The BoE said on Thursday its nine monetary policymakers voted unanimously to keep their main stimulus programmes on hold and that the world’s sixth-biggest economy was recovering faster than it had thought as recently as last month.
The Monetary Policy Committee said the economy was likely to continue its recovery and be 7% below its end-2019 size in the third quarter. In August, the BoE had said the economy would be 9% below its end-2019 level in Q3.
“The Committee will continue to monitor the situation closely and stands ready to adjust monetary policy accordingly to meet its remit,” the BoE said. “The MPC will keep under review the range of actions that could be taken to deliver its objective.”
Britain suffered the biggest economic contraction among Group of Seven nations between April and June, slumping by 20%, and like other central banks around the world, it is studying how best to use its limited room for manoeuvre.
On Wednesday, the U.S. Federal Reserve promised to keep rates near zero percent until inflation is on track to “moderately exceed” its 2% inflation target “for some time”.
Many analysts have said they expect the British central bank to increase the size of its bond-buying programme in November.
The BoE said on Thursday the MPC had been briefed on how its previously announced plans to explore how a negative Bank Rate “could be implemented effectively, should the outlook for inflation and output warrant it at some point during this period of low equilibrium rates.”
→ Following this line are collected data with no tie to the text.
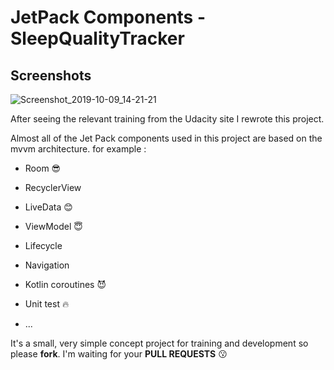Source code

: # JetPack Components - SleepQualityTracker

## Screenshots
![Screenshot_2019-10-09_14-21-21](https://user-images.githubusercontent.com/26750131/66475462-39fc1700-eaa0-11e9-8cfe-77af29e34b84.png)



After seeing the relevant training from the Udacity site
I rewrote this project.

Almost all of the Jet Pack components used in this project are based on the mvvm architecture.
for example :


- Room :sunglasses:


- RecyclerView


- LiveData :blush:


- ViewModel :innocent:


- Lifecycle


- Navigation 


- Kotlin coroutines :smiling_imp:


- Unit test :fire:

- ...



It's a small, very simple concept project for training and development so please **fork**.
I'm waiting for your **PULL REQUESTS** :kissing:
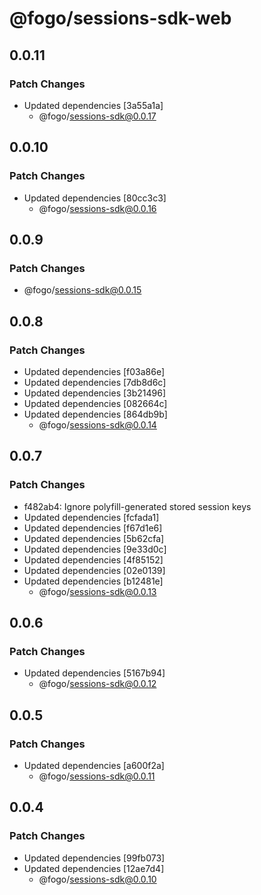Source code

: # @fogo/sessions-sdk-web

## 0.0.11

### Patch Changes

- Updated dependencies [3a55a1a]
  - @fogo/sessions-sdk@0.0.17

## 0.0.10

### Patch Changes

- Updated dependencies [80cc3c3]
  - @fogo/sessions-sdk@0.0.16

## 0.0.9

### Patch Changes

- @fogo/sessions-sdk@0.0.15

## 0.0.8

### Patch Changes

- Updated dependencies [f03a86e]
- Updated dependencies [7db8d6c]
- Updated dependencies [3b21496]
- Updated dependencies [082664c]
- Updated dependencies [864db9b]
  - @fogo/sessions-sdk@0.0.14

## 0.0.7

### Patch Changes

- f482ab4: Ignore polyfill-generated stored session keys
- Updated dependencies [fcfada1]
- Updated dependencies [f67d1e6]
- Updated dependencies [5b62cfa]
- Updated dependencies [9e33d0c]
- Updated dependencies [4f85152]
- Updated dependencies [02e0139]
- Updated dependencies [b12481e]
  - @fogo/sessions-sdk@0.0.13

## 0.0.6

### Patch Changes

- Updated dependencies [5167b94]
  - @fogo/sessions-sdk@0.0.12

## 0.0.5

### Patch Changes

- Updated dependencies [a600f2a]
  - @fogo/sessions-sdk@0.0.11

## 0.0.4

### Patch Changes

- Updated dependencies [99fb073]
- Updated dependencies [12ae7d4]
  - @fogo/sessions-sdk@0.0.10
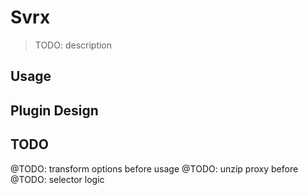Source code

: # Svrx

> TODO: description

## Usage

## Plugin Design


## TODO

@TODO: transform options before usage
@TODO: unzip proxy before
@TODO: selector logic
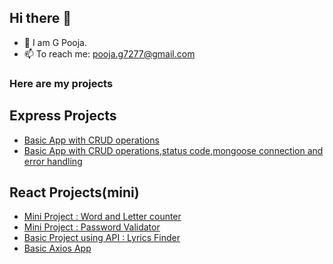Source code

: ## Hi there 👋
- 👀 I am G Pooja.
- 📫 To reach me: pooja.g7277@gmail.com

### Here are my projects
## Express Projects
- [Basic App with CRUD operations](https://github.com/poojag7277/expressApp1)
- [Basic App with CRUD operations,status code,mongoose connection and error handling](https://github.com/poojag7277/expessAPIl2)

## React Projects(mini)
- [Mini Project : Word and Letter counter ](https://github.com/poojag7277/reactProject)
- [Mini Project : Password Validator](https://github.com/poojag7277/reactProject/tree/main/password-validator)
- [Basic Project using API : Lyrics Finder](https://github.com/poojag7277/reactProject/tree/main/lyricsfinder)
- [Basic Axios App](https://github.com/poojag7277/reactProject/tree/main/axios-lab)
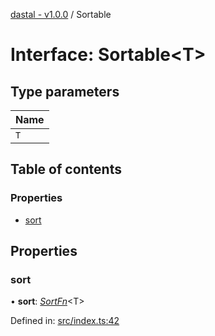 [dastal - v1.0.0](../README.md) / Sortable

# Interface: Sortable<T\>

## Type parameters

| Name |
| :------ |
| `T` |

## Table of contents

### Properties

- [sort](sortable.md#sort)

## Properties

### sort

• **sort**: [*SortFn*](sortfn.md)<T\>

Defined in: [src/index.ts:42](https://github.com/havelessbemore/dastal/blob/7516240/src/index.ts#L42)
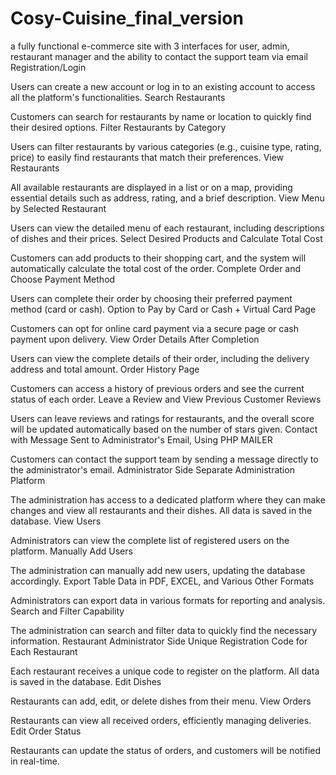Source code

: # Cosy-Cuisine_final_version
a fully functional e-commerce site with 3 interfaces for user, admin, restaurant manager and the ability to contact the support team via email
Registration/Login

Users can create a new account or log in to an existing account to access all the platform's functionalities.
Search Restaurants

Customers can search for restaurants by name or location to quickly find their desired options.
Filter Restaurants by Category

Users can filter restaurants by various categories (e.g., cuisine type, rating, price) to easily find restaurants that match their preferences.
View Restaurants

All available restaurants are displayed in a list or on a map, providing essential details such as address, rating, and a brief description.
View Menu by Selected Restaurant

Users can view the detailed menu of each restaurant, including descriptions of dishes and their prices.
Select Desired Products and Calculate Total Cost

Customers can add products to their shopping cart, and the system will automatically calculate the total cost of the order.
Complete Order and Choose Payment Method

Users can complete their order by choosing their preferred payment method (card or cash).
Option to Pay by Card or Cash + Virtual Card Page

Customers can opt for online card payment via a secure page or cash payment upon delivery.
View Order Details After Completion

Users can view the complete details of their order, including the delivery address and total amount.
Order History Page

Customers can access a history of previous orders and see the current status of each order.
Leave a Review and View Previous Customer Reviews

Users can leave reviews and ratings for restaurants, and the overall score will be updated automatically based on the number of stars given.
Contact with Message Sent to Administrator's Email, Using PHP MAILER

Customers can contact the support team by sending a message directly to the administrator's email.
Administrator Side
Separate Administration Platform

The administration has access to a dedicated platform where they can make changes and view all restaurants and their dishes. All data is saved in the database.
View Users

Administrators can view the complete list of registered users on the platform.
Manually Add Users

The administration can manually add new users, updating the database accordingly.
Export Table Data in PDF, EXCEL, and Various Other Formats

Administrators can export data in various formats for reporting and analysis.
Search and Filter Capability

The administration can search and filter data to quickly find the necessary information.
Restaurant Administrator Side
Unique Registration Code for Each Restaurant

Each restaurant receives a unique code to register on the platform. All data is saved in the database.
Edit Dishes

Restaurants can add, edit, or delete dishes from their menu.
View Orders

Restaurants can view all received orders, efficiently managing deliveries.
Edit Order Status

Restaurants can update the status of orders, and customers will be notified in real-time.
Sterling fell sharply after the announcement, weakening by around 0.5% on the day against the U.S. dollar to $1.29.
CLOUDS GATHERING
“The economic recovery has so far exceeded the Bank’s earlier projections but storm clouds are gathering with new social restrictions in place, the furlough scheme unwinding and Brexit rearing its head again,” said Jon Hudson (NYSE:HUD), UK equities investment manager at Premier Miton.
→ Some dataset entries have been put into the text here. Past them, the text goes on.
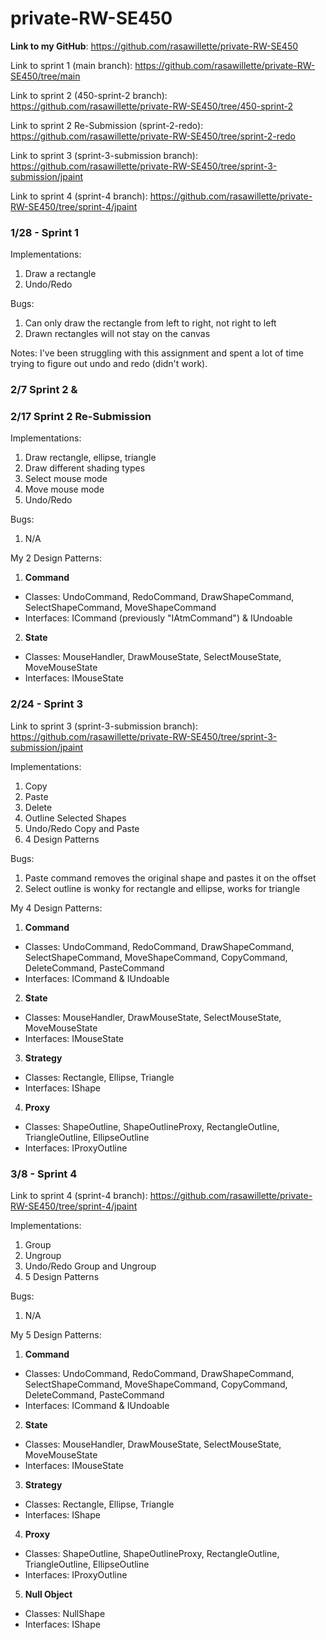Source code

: # private-RW-SE450

**Link to my GitHub**: https://github.com/rasawillette/private-RW-SE450

Link to sprint 1 (main branch): https://github.com/rasawillette/private-RW-SE450/tree/main

Link to sprint 2 (450-sprint-2 branch): https://github.com/rasawillette/private-RW-SE450/tree/450-sprint-2

Link to sprint 2 Re-Submission (sprint-2-redo): https://github.com/rasawillette/private-RW-SE450/tree/sprint-2-redo

Link to sprint 3 (sprint-3-submission branch): https://github.com/rasawillette/private-RW-SE450/tree/sprint-3-submission/jpaint

Link to sprint 4 (sprint-4 branch): https://github.com/rasawillette/private-RW-SE450/tree/sprint-4/jpaint

### 1/28 - Sprint 1

Implementations:
1. Draw a rectangle
2. Undo/Redo

Bugs:
1. Can only draw the rectangle from left to right, not right to left
2. Drawn rectangles will not stay on the canvas

Notes: I've been struggling with this assignment and spent a lot of time trying to figure out undo and redo (didn't work).

### 2/7 Sprint 2 &
### 2/17 Sprint 2 Re-Submission

Implementations:
1. Draw rectangle, ellipse, triangle
2. Draw different shading types
3. Select mouse mode
4. Move mouse mode
5. Undo/Redo

Bugs:
1. N/A

My 2 Design Patterns:
1. **Command**
- Classes: UndoCommand, RedoCommand, DrawShapeCommand, SelectShapeCommand, MoveShapeCommand
- Interfaces: ICommand (previously "IAtmCommand") & IUndoable

2. **State**
- Classes: MouseHandler, DrawMouseState, SelectMouseState, MoveMouseState
- Interfaces: IMouseState

### 2/24 - Sprint 3

Link to sprint 3 (sprint-3-submission branch): https://github.com/rasawillette/private-RW-SE450/tree/sprint-3-submission/jpaint

Implementations:
1. Copy
2. Paste
3. Delete
4. Outline Selected Shapes
5. Undo/Redo Copy and Paste
6. 4 Design Patterns

Bugs:
1. Paste command removes the original shape and pastes it on the offset
2. Select outline is wonky for rectangle and ellipse, works for triangle

My 4 Design Patterns:
1. **Command**
- Classes: UndoCommand, RedoCommand, DrawShapeCommand, SelectShapeCommand, MoveShapeCommand, CopyCommand, DeleteCommand, PasteCommand
- Interfaces: ICommand & IUndoable

2. **State**
- Classes: MouseHandler, DrawMouseState, SelectMouseState, MoveMouseState
- Interfaces: IMouseState

3. **Strategy**
- Classes: Rectangle, Ellipse, Triangle
- Interfaces: IShape

4. **Proxy**
- Classes: ShapeOutline, ShapeOutlineProxy, RectangleOutline, TriangleOutline, EllipseOutline
- Interfaces: IProxyOutline


### 3/8 - Sprint 4

Link to sprint 4 (sprint-4 branch): https://github.com/rasawillette/private-RW-SE450/tree/sprint-4/jpaint

Implementations:
1. Group
2. Ungroup
5. Undo/Redo Group and Ungroup
6. 5 Design Patterns

Bugs:
1. N/A

My 5 Design Patterns:
1. **Command**
- Classes: UndoCommand, RedoCommand, DrawShapeCommand, SelectShapeCommand, MoveShapeCommand, CopyCommand, DeleteCommand, PasteCommand
- Interfaces: ICommand & IUndoable

2. **State**
- Classes: MouseHandler, DrawMouseState, SelectMouseState, MoveMouseState
- Interfaces: IMouseState

3. **Strategy**
- Classes: Rectangle, Ellipse, Triangle
- Interfaces: IShape

4. **Proxy**
- Classes: ShapeOutline, ShapeOutlineProxy, RectangleOutline, TriangleOutline, EllipseOutline
- Interfaces: IProxyOutline

5. **Null Object**
- Classes: NullShape
- Interfaces: IShape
“With inflation well below target, it’s therefore unsurprising to see the MPC hinting at further stimulus in the coming months.”
Governor Andrew Bailey and some of his colleagues have previously said that they were still working out the pros and cons of following the lead of other central banks, including those of the euro zone and Japan, and taking rates negative.
The BoE said on Thursday that it would “begin structured engagement on the operational considerations in 2020 Q4”, a sign that it would look at how to take rates below zero without hurting banks’ ability to lend and damaging the recovery.
As expected, the BoE kept its benchmark interest rate at 0.1% and left unchanged the size of its bond-buying programme at 745 billion pounds ($966 billion).
Economists polled by Reuters had expected the BoE to hold steady at its September policy meeting.